Auf Basis der vorgestellten Daten erscheint die telemedizinische Nachsorge als ein sinnvoller, effizienter und positiv bewerteter technischer Fortschritt des zahnmedizinischen Sektors, wobei jedoch einige Einschränkungen zu beachten sind. Bei einem erhöhten Risiko für postoperative Komplikationen ist eine alleinige telemedizinische Nachsorge auf Basis der aktuellen Datenlage zu hinterfragen; grundsätzlich muss den Patienten selbstverständlich bei Vorliegen von Problemen oder Komplikationen die Möglichkeit zur klinischen Vorstellung gegeben werden. Für die Telemedizin eher ungeeignete Risikogruppen sind Patienten mit akuten und/oder chronischen Infektionen im Operationsgebiet, in höherem Alter, mit fehlender Adhärenz, mit schlechter Mundhygiene, mit systemischen Wundheilungseinschränkungen (zum Beispiel chronische Nieren- oder Lebererkrankungen, Diabetes mellitus, Immunsuppression, Mangelernährung), nach Bestrahlung und Chemotherapie oder unter Einnahme antiresorptiver Medikamente und Patienten mit hereditären oder iatrogenen Blutgerinnungsstörungen.
Fazit
Unter Berücksichtigung dieser Faktoren könnte die Implementierung telemedizinischer Nachsorgemodelle in die Zahnmedizin eine zeit- und kostensparende Alternative mit einem zeit- und ortsunabhängigen Zugang zur Gesundheitsversorgung für Patienten und Behandler darstellen.

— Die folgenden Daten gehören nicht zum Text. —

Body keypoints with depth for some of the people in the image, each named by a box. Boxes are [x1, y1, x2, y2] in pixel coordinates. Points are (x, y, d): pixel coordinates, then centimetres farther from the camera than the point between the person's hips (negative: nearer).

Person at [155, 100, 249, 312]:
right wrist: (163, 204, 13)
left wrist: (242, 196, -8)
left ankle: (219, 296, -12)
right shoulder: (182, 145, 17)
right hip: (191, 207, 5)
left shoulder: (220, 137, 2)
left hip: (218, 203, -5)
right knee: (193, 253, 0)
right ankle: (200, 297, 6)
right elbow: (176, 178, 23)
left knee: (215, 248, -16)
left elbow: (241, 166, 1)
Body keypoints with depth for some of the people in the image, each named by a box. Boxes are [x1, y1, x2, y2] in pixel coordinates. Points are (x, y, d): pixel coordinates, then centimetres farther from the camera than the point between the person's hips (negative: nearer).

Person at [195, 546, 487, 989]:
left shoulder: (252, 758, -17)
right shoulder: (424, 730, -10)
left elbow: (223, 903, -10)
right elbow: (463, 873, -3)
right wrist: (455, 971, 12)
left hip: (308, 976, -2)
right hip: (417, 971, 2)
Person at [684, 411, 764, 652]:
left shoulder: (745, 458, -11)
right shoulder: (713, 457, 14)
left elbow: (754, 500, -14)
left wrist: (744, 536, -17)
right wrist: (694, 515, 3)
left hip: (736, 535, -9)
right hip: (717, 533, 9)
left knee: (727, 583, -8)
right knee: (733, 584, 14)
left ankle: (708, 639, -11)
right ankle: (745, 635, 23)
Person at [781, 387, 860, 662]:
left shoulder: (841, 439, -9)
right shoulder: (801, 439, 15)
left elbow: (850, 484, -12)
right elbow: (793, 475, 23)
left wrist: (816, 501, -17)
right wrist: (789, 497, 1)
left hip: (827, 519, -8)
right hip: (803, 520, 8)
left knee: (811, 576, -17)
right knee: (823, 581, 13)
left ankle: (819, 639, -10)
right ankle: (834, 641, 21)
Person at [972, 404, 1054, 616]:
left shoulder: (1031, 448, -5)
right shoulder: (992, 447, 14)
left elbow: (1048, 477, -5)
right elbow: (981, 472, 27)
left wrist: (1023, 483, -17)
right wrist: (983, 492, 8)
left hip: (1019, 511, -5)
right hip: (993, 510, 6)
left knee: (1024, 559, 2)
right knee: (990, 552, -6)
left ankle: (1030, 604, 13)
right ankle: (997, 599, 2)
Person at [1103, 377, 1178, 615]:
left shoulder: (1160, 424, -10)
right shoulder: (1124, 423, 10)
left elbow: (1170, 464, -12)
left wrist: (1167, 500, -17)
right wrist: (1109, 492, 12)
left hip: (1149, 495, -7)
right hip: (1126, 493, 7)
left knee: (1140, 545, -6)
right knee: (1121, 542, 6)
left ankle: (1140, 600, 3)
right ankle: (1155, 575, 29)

Neben der Nutzung telefonischer Nachsorgemodelle sind natürlich auch auf den Patienten individuell zugeschnittene, moderne Modalitäten wie die Videosprechstunde denkbar. Gerade in Bereichen mit einem hohen Aufkommen ambulanter Patienten, wie es in der Zahnmedizin der Fall ist, ist die Ausweitung und Erprobung dieser Möglichkeiten im Rahmen zukünftiger Studien von großer Bedeutung, um die Vorteile moderner Kommunikationstechnologien im Sinne der Patientenversorgung ideal nutzen zu können.
Heimes D, Luhrenberg P, Langguth N, Kaya S, Obst C, KämmererPW: Can teledentistry replace conventional clinical follow-up care for minor dental surgery? A prospective randomized clinical trial. International Journal of Environmental Research and Public Health. 2022.19(6):3444.